Leaving out all images, return the entries below exactly.

(Beginning of Available records)

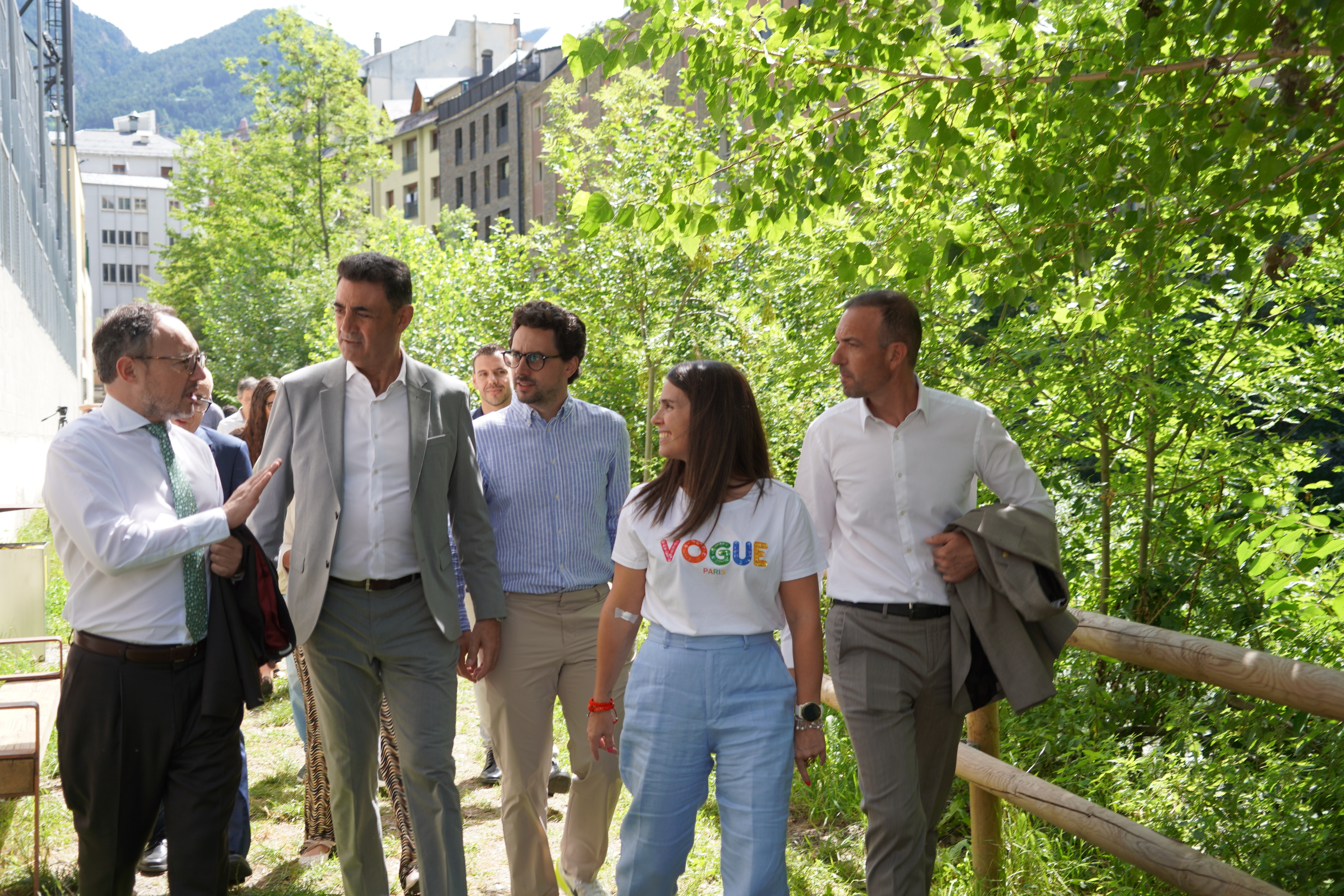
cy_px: 448
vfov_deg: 34.2
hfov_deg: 49.6
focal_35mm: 39
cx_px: 672
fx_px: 1456
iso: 100
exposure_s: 1/160
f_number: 4.5
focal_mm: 39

(End of Available records)

# Output below
cy_px: 448
vfov_deg: 34.2
hfov_deg: 49.6
focal_35mm: 39
cx_px: 672
fx_px: 1456
iso: 100
exposure_s: 1/160
f_number: 4.5
focal_mm: 39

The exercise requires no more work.